O gesto inaugural da falência chega abrindo o espaço, apresentando a escola como uma comissão de frente. Os rostos surgem no espaço, apresentados quase como tableaux vivants, carregando o desgaste e o peso do passado. A performance ali não é dança, é confissão, onde cada passo hesitante já anuncia o fim. A câmera demora, observa, ruma lentamente para dentro do gesto. É ali que o filme propõe seu primeiro choque: não há espetáculo.
Quando se chega às alegorias, o que se vê são fantasmas de estrutura e materiais, a decadência do externar se torna visual. Os restos de desfiles festejados se transformam em relicários de memória. A baleia-mascote, que encabeça o símbolo da escola, aparece também como corpo suspenso entre ruínas. A força do passado agora parece ter se diluiu em peso. O filme se traduz em partes de um sonho inacabado, desmonta metáforas e revela um desfile que já não quer passar, na verdade, quer gritar que terminou.
No samba-enredo, ou melhor, no canto que se repete, mora a ponte entre aquilo que foi e o que resta. A música aparece como ponto fundamental da narrativa. Muitos trechos são inseridos diretamente do repertório que fez parte da trajetória do samba, conhecidos, dialogando com Uma Baleia Pode Ser Dilacerada como se fossem memórias que insistem em voltar. Não é trilha que enfeita. Cada uma dessas canções são membranas entre tempo e corpo.
Entre os dançantes, como passistas e baianas, é nos ensaios esvaziados que surge o mais íntimo da comunidade da escola. Na lentidão dos passos, o luto se materializa. Mas o gesto que ali se repete, estar em cena, mesmo na incerteza do desfile, é resistência, e a proximidade da câmera com esses corpos aproxima o espectador de quem sofreu.

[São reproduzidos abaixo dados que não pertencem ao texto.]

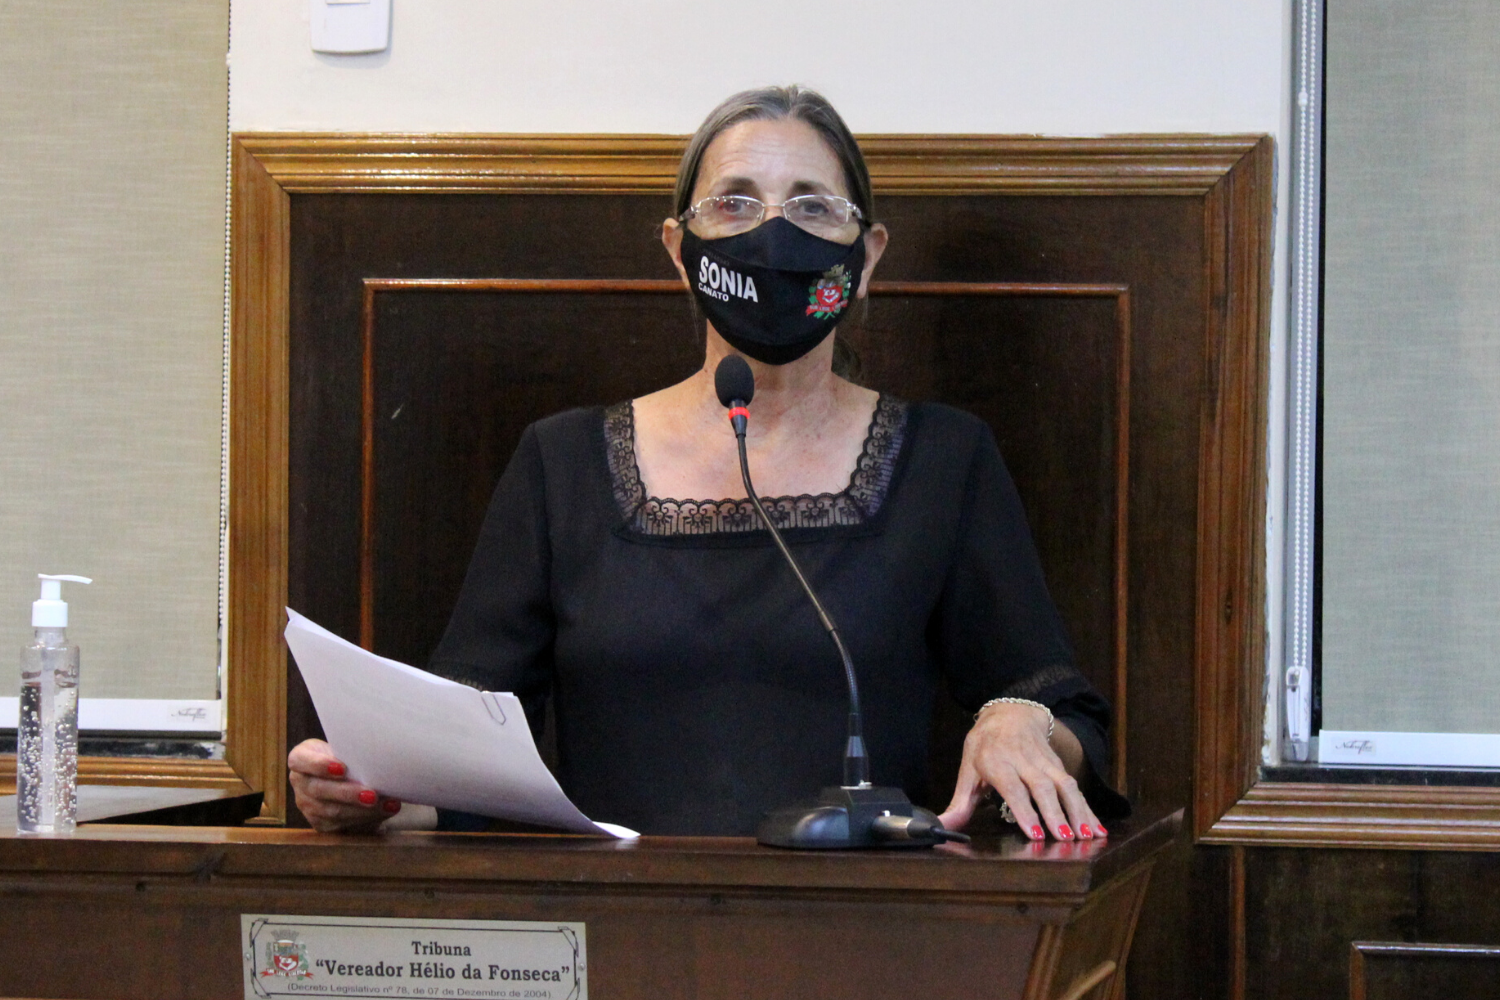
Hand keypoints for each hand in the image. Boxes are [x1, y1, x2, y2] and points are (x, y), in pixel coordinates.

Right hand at [288, 738, 401, 832]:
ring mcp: (306, 805)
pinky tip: (384, 811)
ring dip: (363, 810)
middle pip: (319, 790)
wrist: (342, 776)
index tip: (342, 768)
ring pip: (332, 811)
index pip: (301, 761)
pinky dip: (366, 818)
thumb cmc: (345, 756)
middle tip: (373, 795)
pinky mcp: (319, 822)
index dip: (320, 765)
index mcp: (300, 758)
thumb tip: (377, 759)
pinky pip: (341, 824)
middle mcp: (300, 782)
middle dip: (348, 794)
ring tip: (387, 805)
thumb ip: (351, 753)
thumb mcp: (343, 748)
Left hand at [937, 703, 1105, 841]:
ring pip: (1064, 785)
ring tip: (1086, 836)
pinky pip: (1076, 786)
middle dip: (1055, 813)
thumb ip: (959, 802)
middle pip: (1042, 787)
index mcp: (996, 761)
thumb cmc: (985, 744)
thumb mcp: (968, 769)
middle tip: (1064, 838)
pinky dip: (1088, 808)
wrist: (1011, 711)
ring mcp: (1044, 762)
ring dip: (1077, 811)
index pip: (1012, 787)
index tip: (1035, 833)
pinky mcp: (1059, 765)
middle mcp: (1023, 760)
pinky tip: (1098, 828)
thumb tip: (942, 826)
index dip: (1025, 810)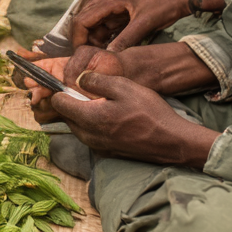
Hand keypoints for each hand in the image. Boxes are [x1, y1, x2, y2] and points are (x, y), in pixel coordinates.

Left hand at [47, 72, 219, 167]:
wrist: (172, 142)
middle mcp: (88, 136)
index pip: (58, 102)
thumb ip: (97, 80)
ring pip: (78, 126)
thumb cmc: (150, 113)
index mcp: (89, 118)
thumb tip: (79, 78)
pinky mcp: (106, 152)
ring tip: (101, 102)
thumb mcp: (124, 86)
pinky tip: (110, 116)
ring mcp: (97, 146)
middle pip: (66, 115)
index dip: (62, 89)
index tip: (73, 82)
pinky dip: (93, 125)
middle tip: (89, 90)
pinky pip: (90, 135)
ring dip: (82, 113)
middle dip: (72, 101)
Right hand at [67, 0, 191, 50]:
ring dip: (95, 35)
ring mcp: (116, 1)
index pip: (82, 18)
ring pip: (95, 19)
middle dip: (84, 37)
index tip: (81, 54)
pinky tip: (111, 44)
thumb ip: (126, 39)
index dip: (78, 37)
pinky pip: (107, 19)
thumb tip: (109, 55)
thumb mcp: (146, 23)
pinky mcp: (124, 6)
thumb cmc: (166, 3)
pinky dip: (106, 32)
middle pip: (84, 17)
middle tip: (91, 54)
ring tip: (102, 51)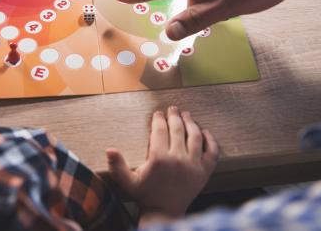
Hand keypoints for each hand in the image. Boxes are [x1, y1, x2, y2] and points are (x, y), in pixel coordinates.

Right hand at [105, 106, 218, 220]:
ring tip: (186, 115)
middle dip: (174, 116)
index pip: (160, 131)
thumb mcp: (128, 181)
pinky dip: (210, 140)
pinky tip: (205, 132)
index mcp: (159, 158)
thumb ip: (117, 166)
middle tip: (172, 109)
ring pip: (195, 136)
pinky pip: (212, 152)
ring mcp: (194, 165)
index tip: (158, 113)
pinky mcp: (204, 172)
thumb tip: (108, 149)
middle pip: (178, 130)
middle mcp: (178, 159)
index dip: (158, 119)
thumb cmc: (145, 195)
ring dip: (191, 123)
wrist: (164, 212)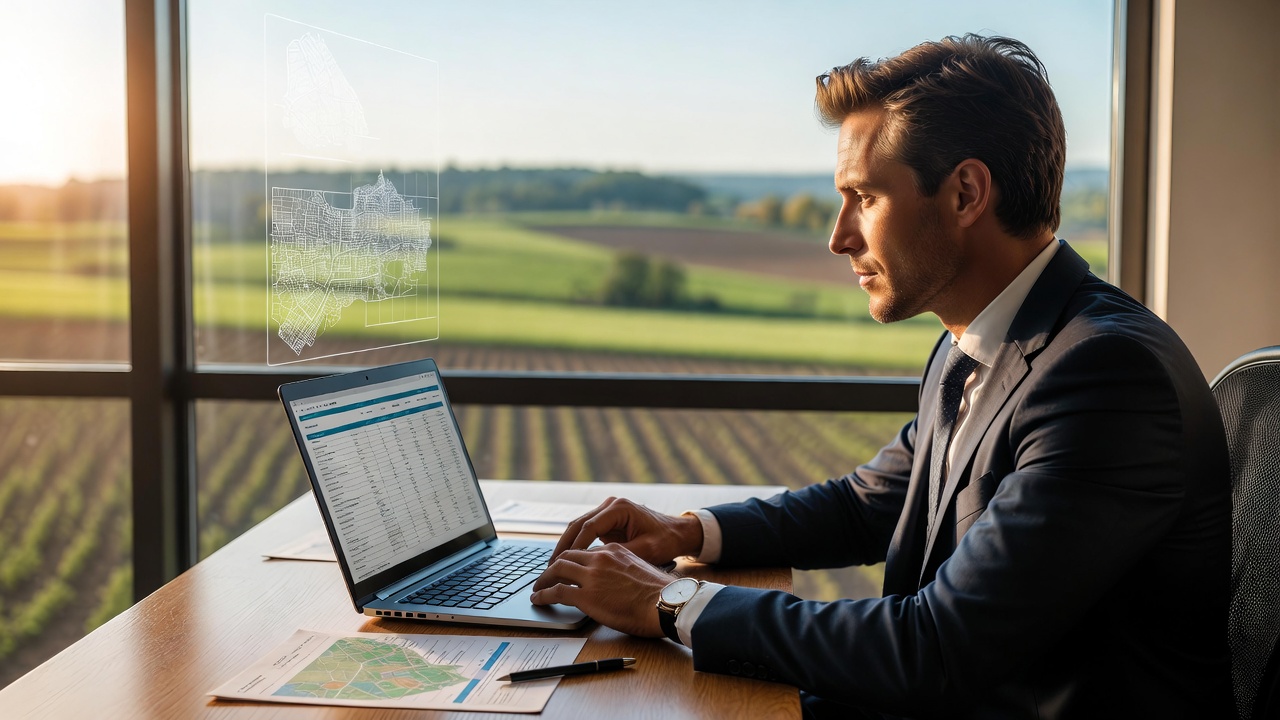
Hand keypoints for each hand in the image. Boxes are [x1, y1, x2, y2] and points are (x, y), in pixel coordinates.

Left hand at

A bateria e o recuo final simbolizam a tensão entre pulsação e silenciamento. A marcação do surdo vem como choro e o recuo marca o encerramento. A oscilação entre som e silêncio, presença e abandono, é o que há de sensível no longa. A cadência incômoda das transições, os ruídos que chegam tarde, os silêncios longos, as declamações deslocadas são elementos formais que fazem do filme um desfile fragmentado de memórias fragmentadas.
As composições menores, em integrantes anônimos do barracão, ajudantes do desmanche ou amantes que cruzaram noite e ruína, trazem Uma Baleia Pode Ser Dilacerada para o íntimo das histórias que ecoam sob a lona derrubada. É nelas que se revelam dissonâncias, como o amor perdido, as paternidades ausentes e os corpos que se sustentam com o que restou. Os personagens transitam em cena com suas imagens quebradas.
Esta experiência audiovisual, esteticamente impactante, não termina com desfile, mas com dispersão: a escola se desfaz, a baleia se dilacera e os corpos se retraem. O epílogo do filme se dá na memória dos que ficaram, no olhar cansado, no silêncio que carrega o som do samba que não se veste mais de festa.
Como Orfeu, o protagonista também olha para trás. Seu gesto, porém, não é castigo nem fraqueza, é necessidade. Ele busca nas ruínas, nos escombros da baleia, na lembrança dos que desfilaram ao seu lado, um último lampejo de sentido. Mas, assim como o músico mítico, sabe que o retorno é impossível. Fica o eco, a lembrança que vibra entre o desejo de reviver e a certeza da perda. Nesse olhar que insiste em reter o que já se foi, o filme encontra sua tragédia e sua beleza.
Uma Baleia Pode Ser Dilacerada como uma Escola de Samba é um filme de carnaval ao avesso, que não exalta, enterra; não celebra, lamenta; não se reconstrói, resiste em ruína. E ao longo de cada componente que apresenta em sua Sapucaí ressignificada, fica claro que o fim do desfile é também a persistência de um grito que segue ecoando.